BowFishing Country banner
1 - 11 of 11 Posts

Swamp Phantom

· Registered
Joined
·
136 Posts
Discussion starter · #1 ·
I just copied this by Matt33 from another thread - " i put my chronograph to work earlier with a 45# recurve and a discovery set at 24# and every shot was within 3-4 fps of each other the speeds ranged from 104 to 110fps "

The results he got are very interesting to me because it cuts through all the guessing about how a specific Bow releases its Energy into the Shaft.

If anyone else has Chronograph results, please add them to this thread. To help with the comparisons, listing the following would really help:

1. Model of Bow
2. Draw Weight when Chronographed
3. Let-Off(on Compounds)
4. Draw Length
5. Total Shaft Weight
6. Distance to the Chronograph from the Bow Hand

Should be real interesting if many of you have had an opportunity to chronograph your equipment.
 
Would be interesting to see results from the more popular bows
oneida
cuda
fishhawk
fire eagle
discovery
various recurve draw weights.
i realize that all these do not compare in draw weights, but it would be a good base to work from
 
Would be interesting to see results from the more popular bows
oneida
cuda
fishhawk
fire eagle
discovery
various recurve draw weights.
i realize that all these do not compare in draw weights, but it would be a good base to work from
As some of you may remember, and others try to forget, this test was done on the old site with quite a few of the bows available at the time. Same arrow, same shooter, same chrony, same draw weight and same draw length. The Cuda spanked everything with the recurves needing 15-25 extra lbs of draw weight to catch up. Would be interesting to see the test run again since there are a lot of new bowfishing bows out there and the results might be different now. Someone oughta run this test at one of the bigger tourneys where all of the different bows are available.
 
Good idea OBG! If anyone has a chronograph or access to one bring it to a tourny and shoot some different bows through it. I would be interested to see the differences. Would also be interesting to see if the carbon or carbon spined arrows picked up any velocity
 
Discussion starter · #8 ·
As some of you may remember, and others try to forget, this test was done on the old site with quite a few of the bows available at the time. ....
:grin: Any chance someone might have "saved" the Data for those Chronograph Results? That would be an excellent place to start from.

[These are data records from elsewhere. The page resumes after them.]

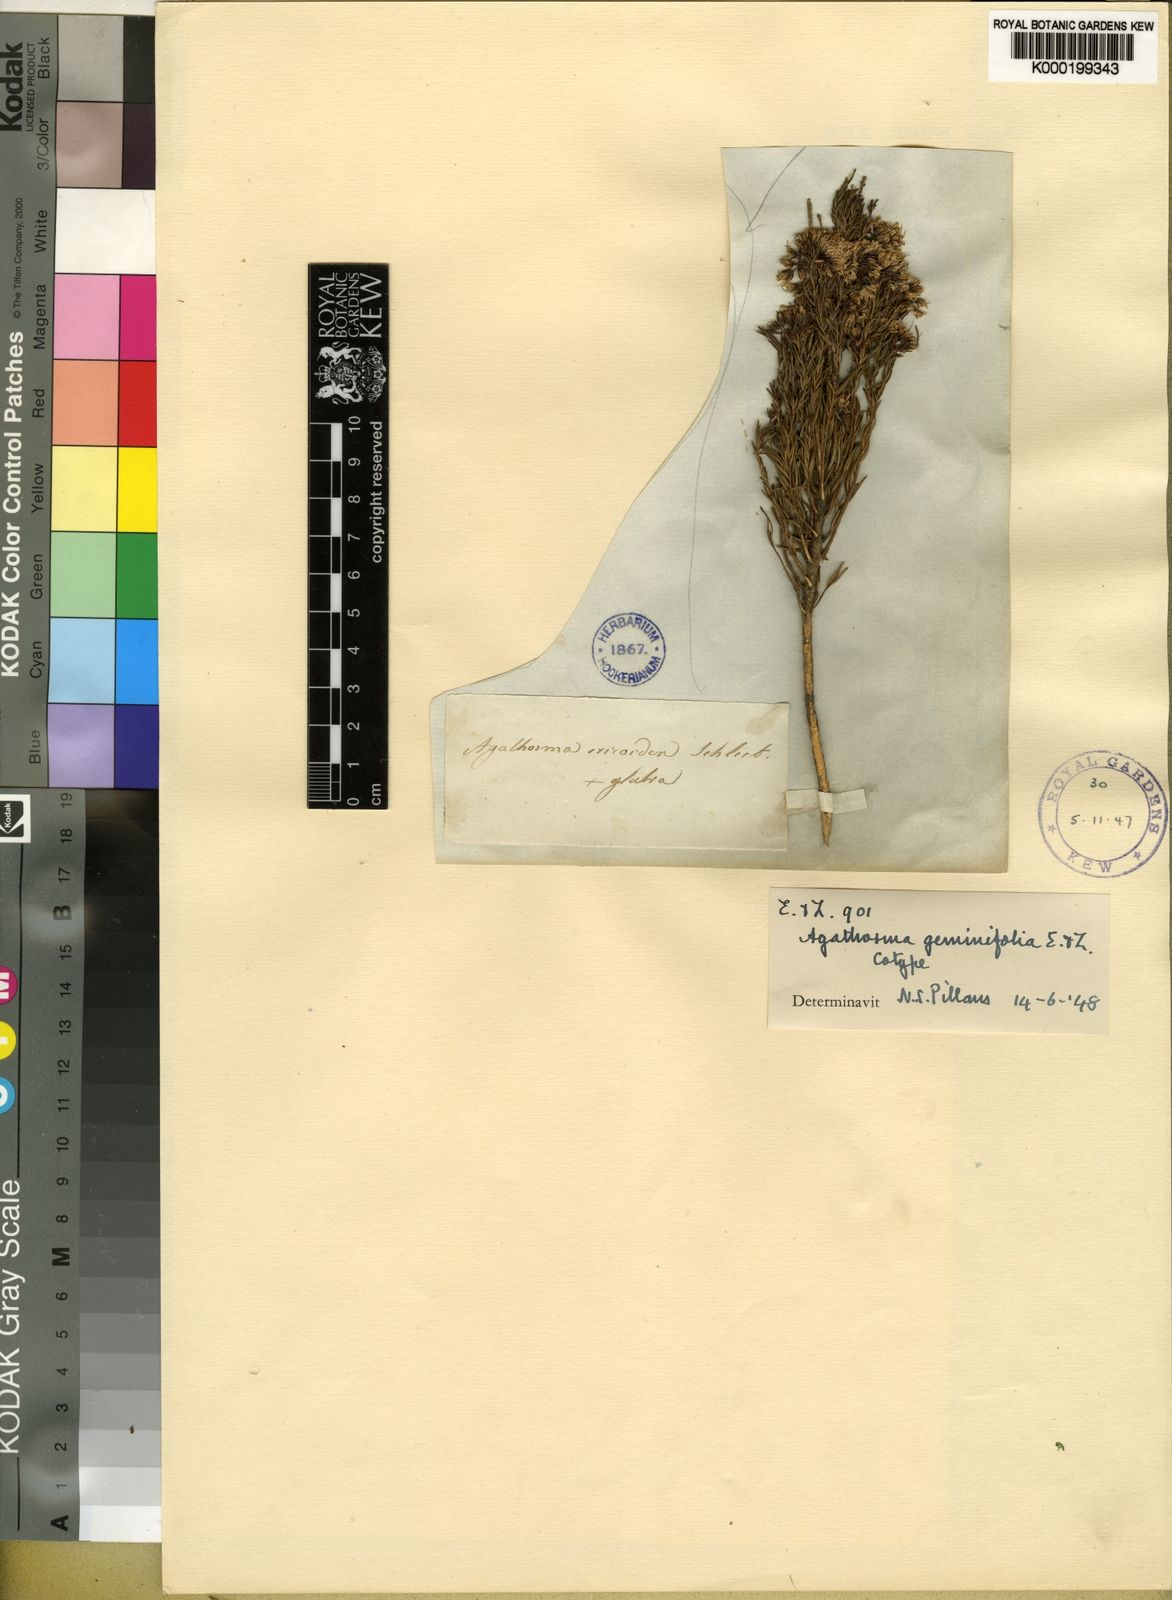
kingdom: Plantae
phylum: Tracheophyta
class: Magnoliopsida
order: Sapindales
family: Rutaceae
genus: Agathosma
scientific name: Agathosma capensis
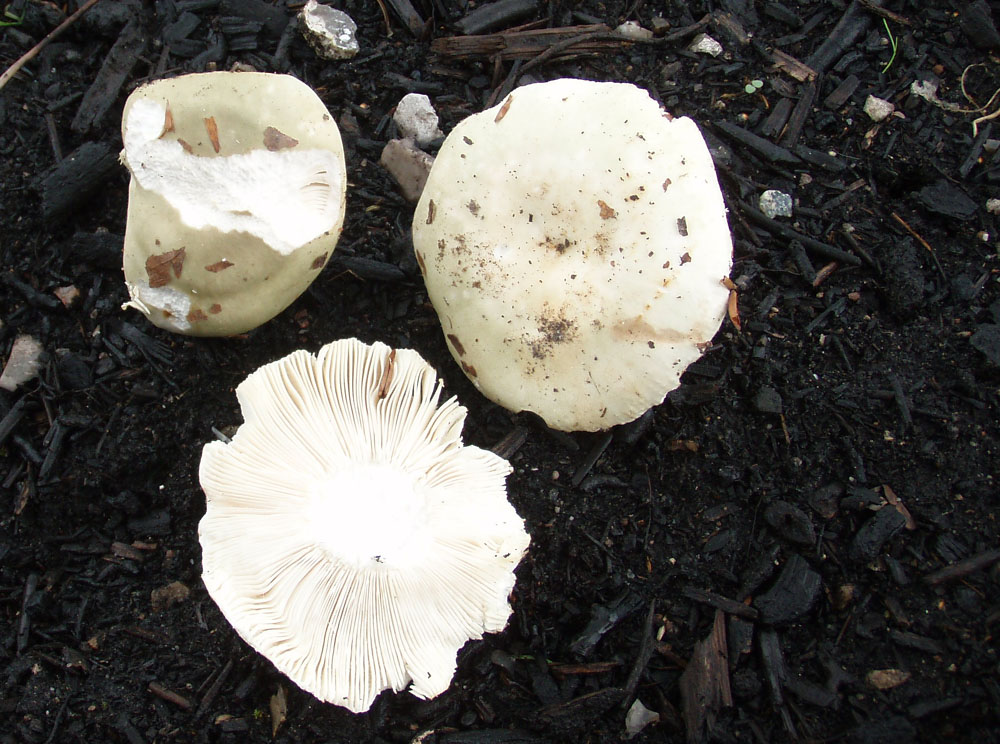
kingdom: Fungi
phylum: Basidiomycota
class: Agaricomycetes
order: Russulales
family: Russulaceae
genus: Russula
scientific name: Russula aeruginea
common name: græsgrøn skørhat
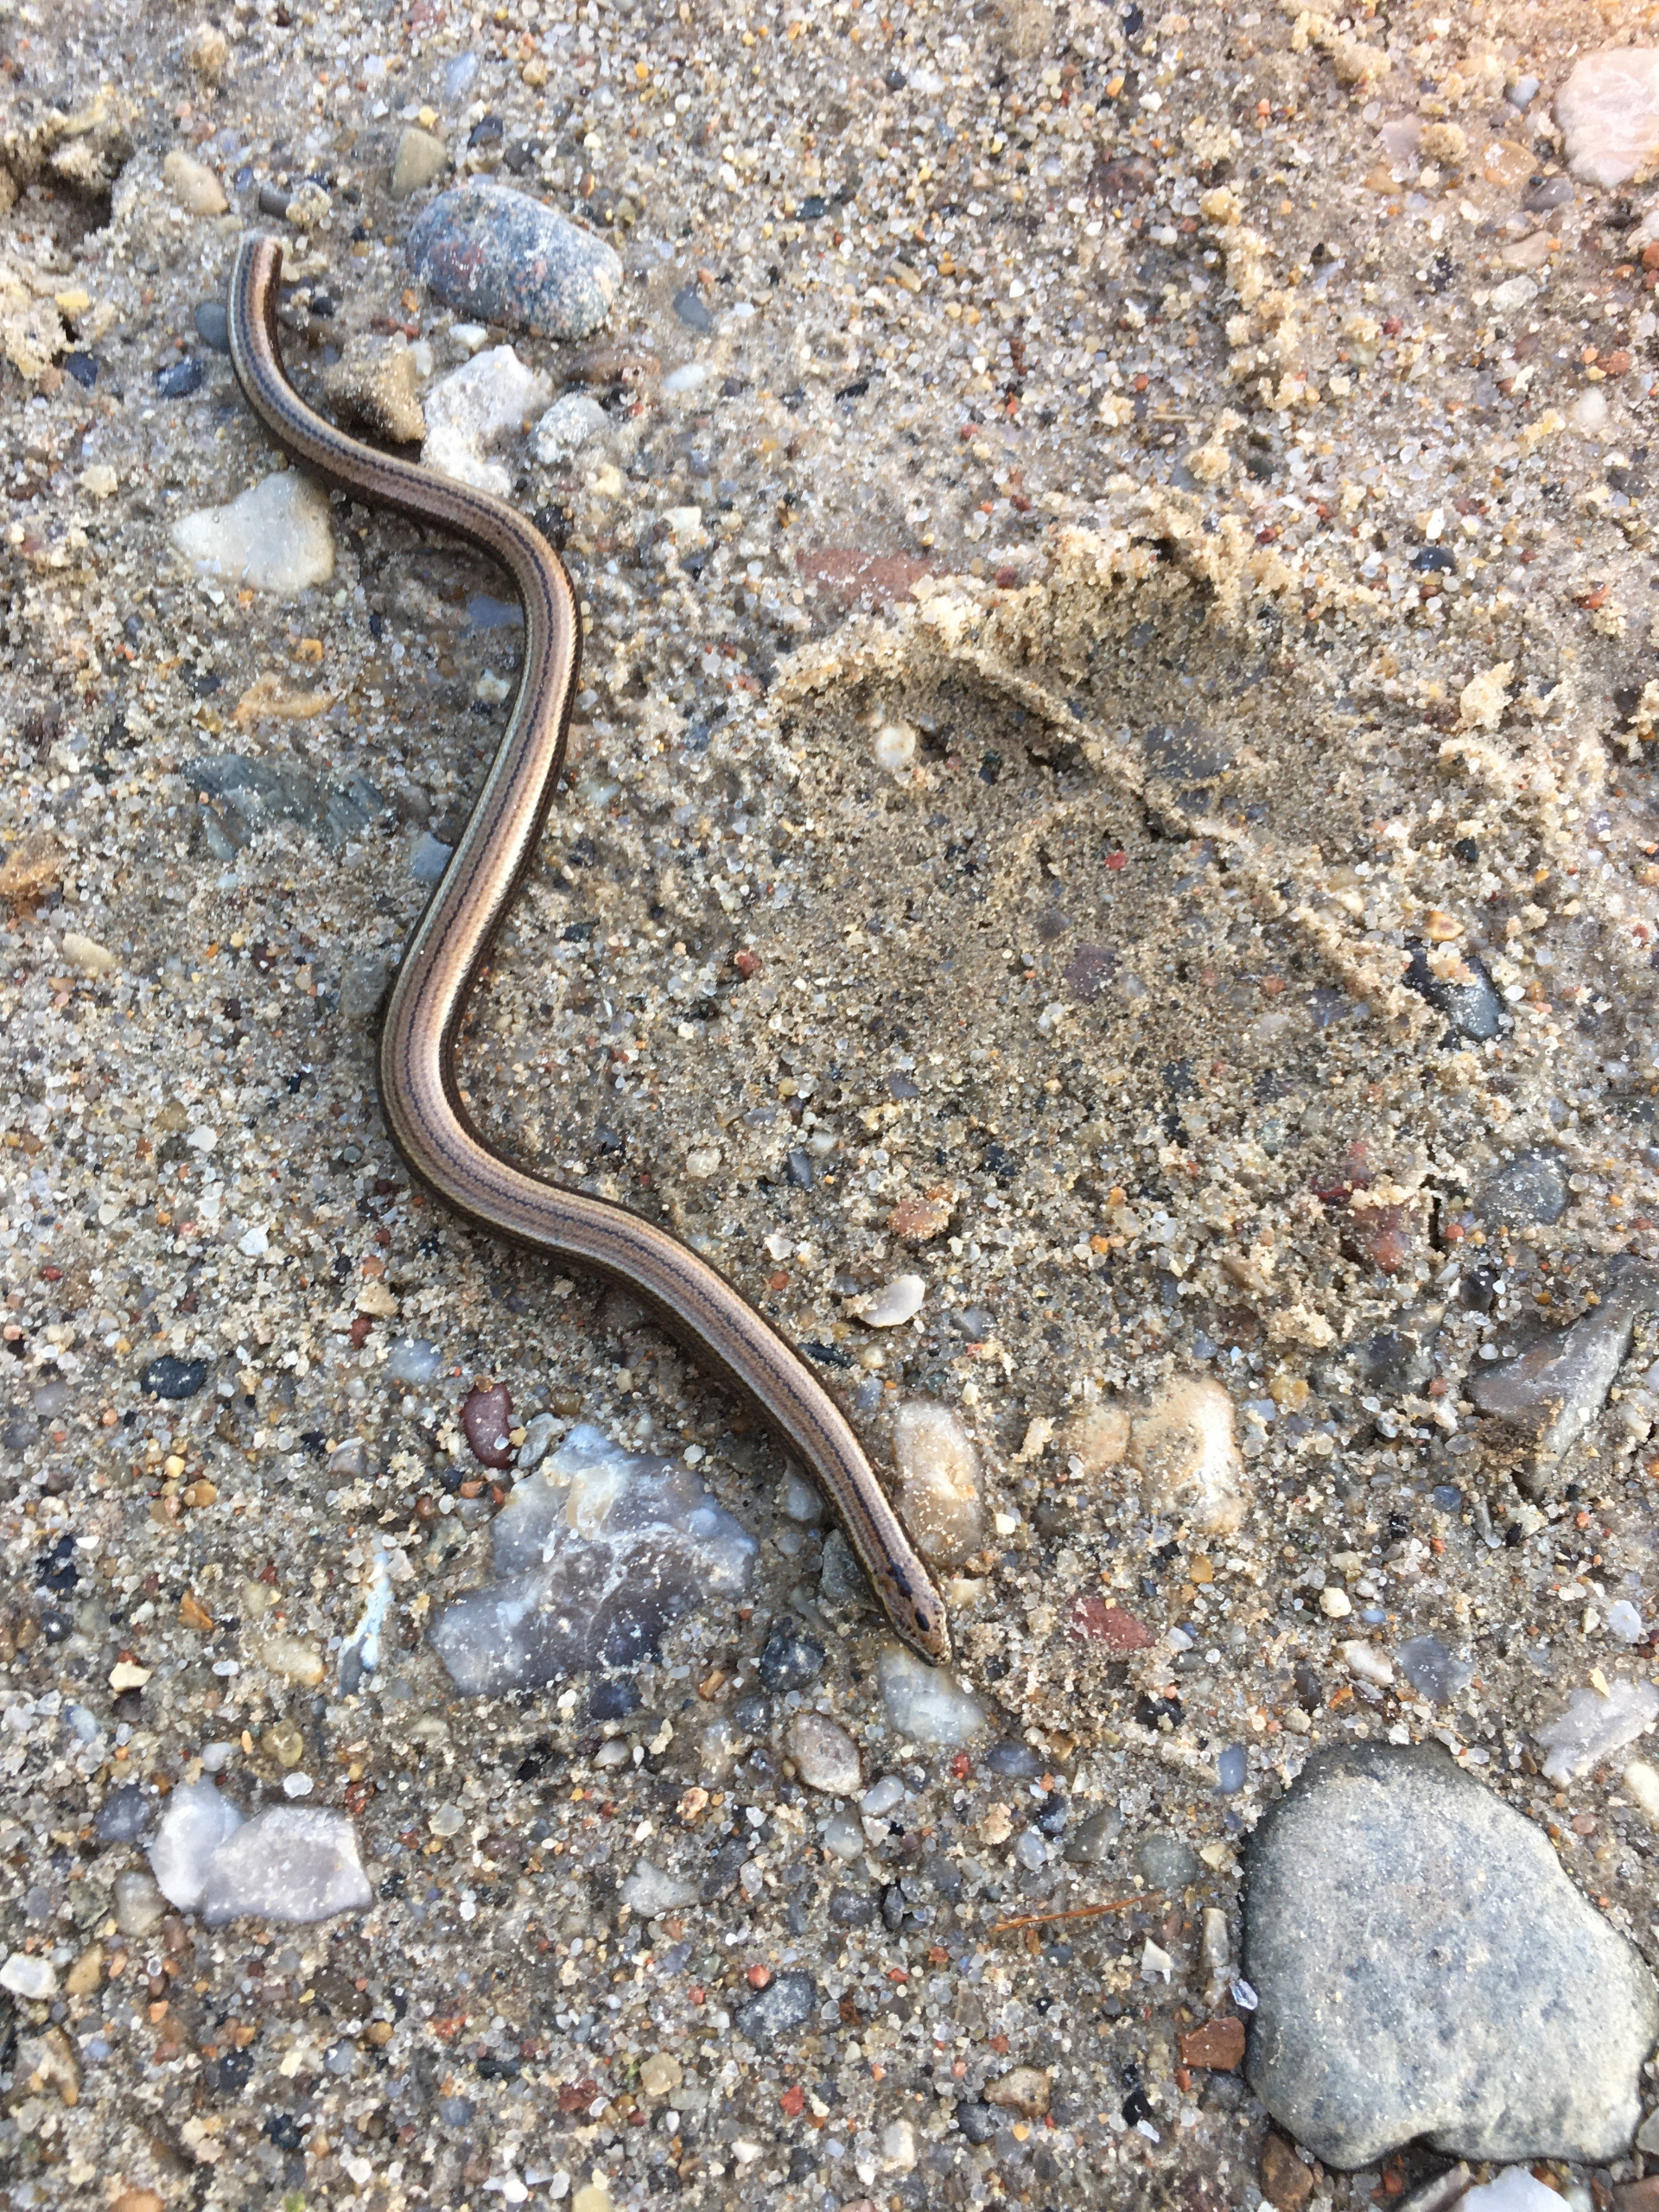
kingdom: Animalia
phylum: Chordata
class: Squamata
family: Anguidae
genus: Anguis
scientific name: Anguis fragilis
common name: Stålorm
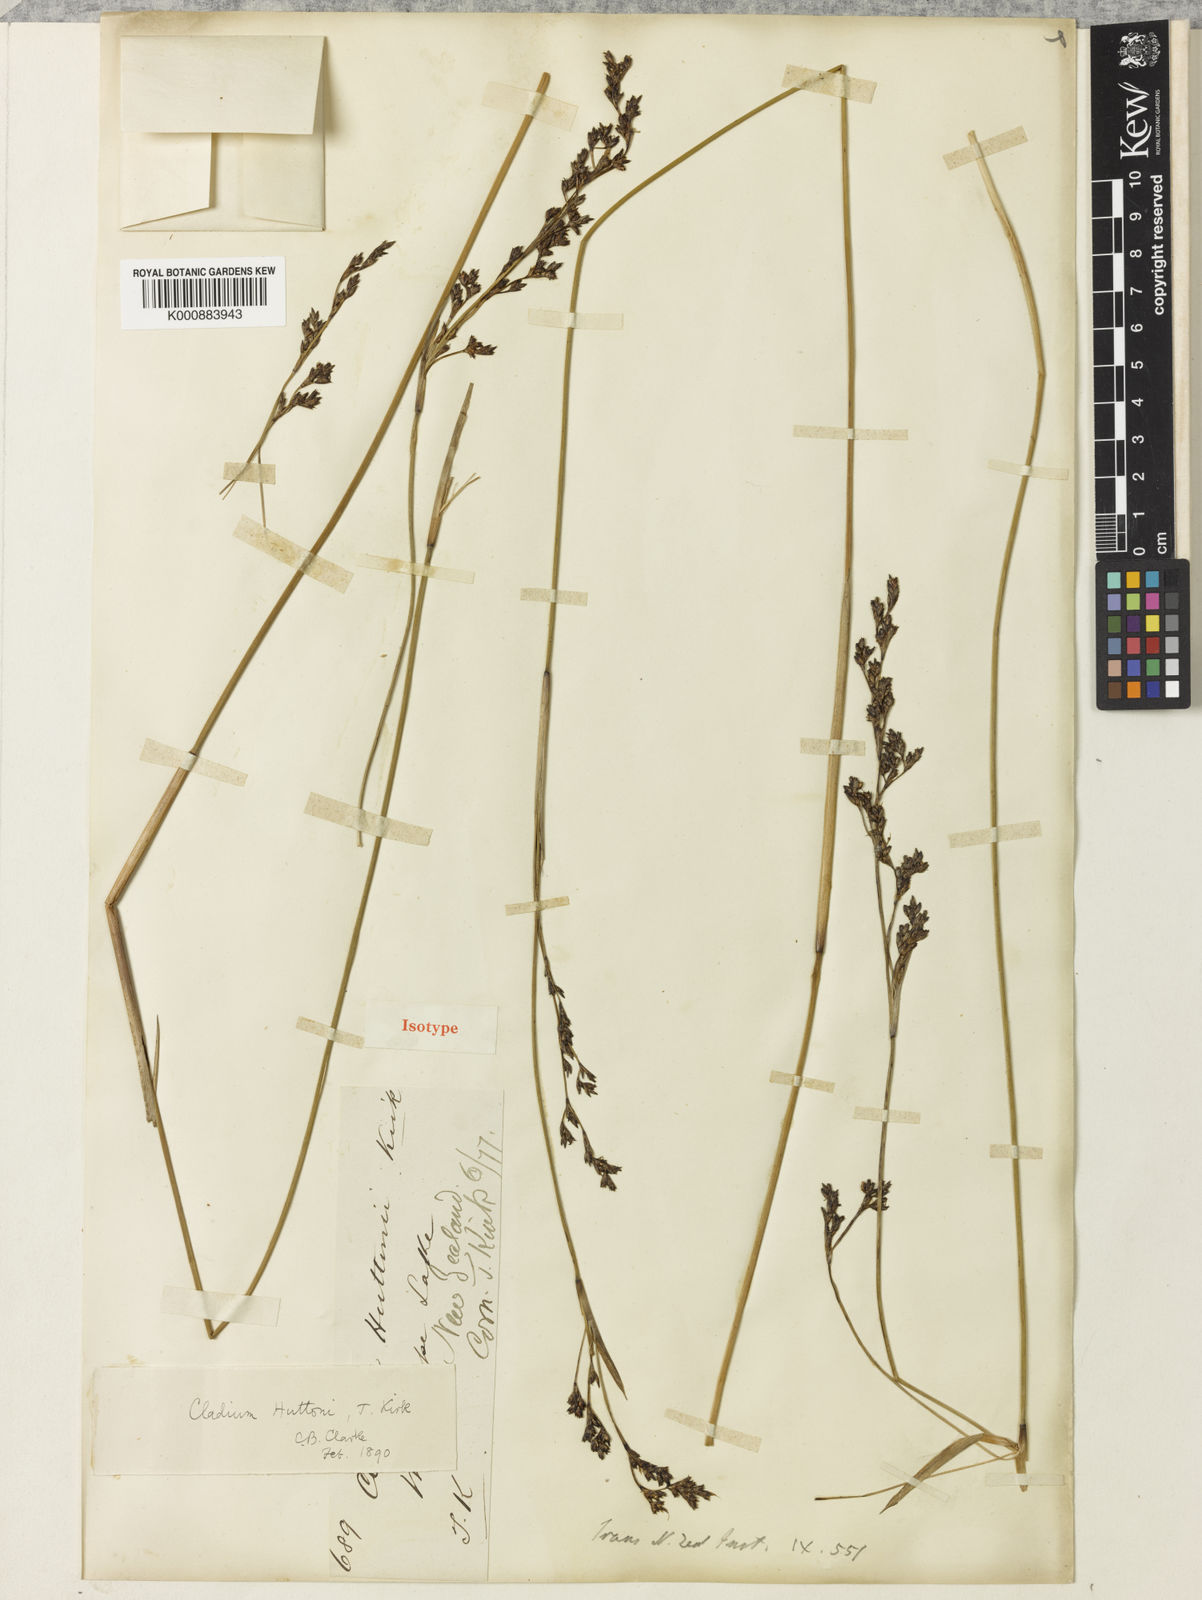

Really like the idea of someone Chronographing the various Bows at a shoot. HUGE amount of Data in a short time span.
 
:grin: Any chance someone might have "saved" the Data for those Chronograph Results? That would be an excellent place to start from.

Really like the idea of someone Chronographing the various Bows at a shoot. HUGE amount of Data in a short time span.
Yep and easy to do. One chrony, one scale, one impartial shooter, one arrow with marked draw length and bingo all the my bow sticks fish and yours bounces off threads would be over. With the same arrow faster speed equals more penetration so all the threads could become "my brand X bow is tuned better than your brand Y bow" since "bullethole in the water" tuning would be the only variable.
 
Yep and easy to do. One chrony, one scale, one impartial shooter, one arrow with marked draw length and bingo all the my bow sticks fish and yours bounces off threads would be over. With the same arrow faster speed equals more penetration so all the threads could become "my brand X bow is tuned better than your brand Y bow" since "bullethole in the water" tuning would be the only variable.
That makes a huge difference in performance...a well tuned bow sticks fish way better than a bow that throws arrows poorly.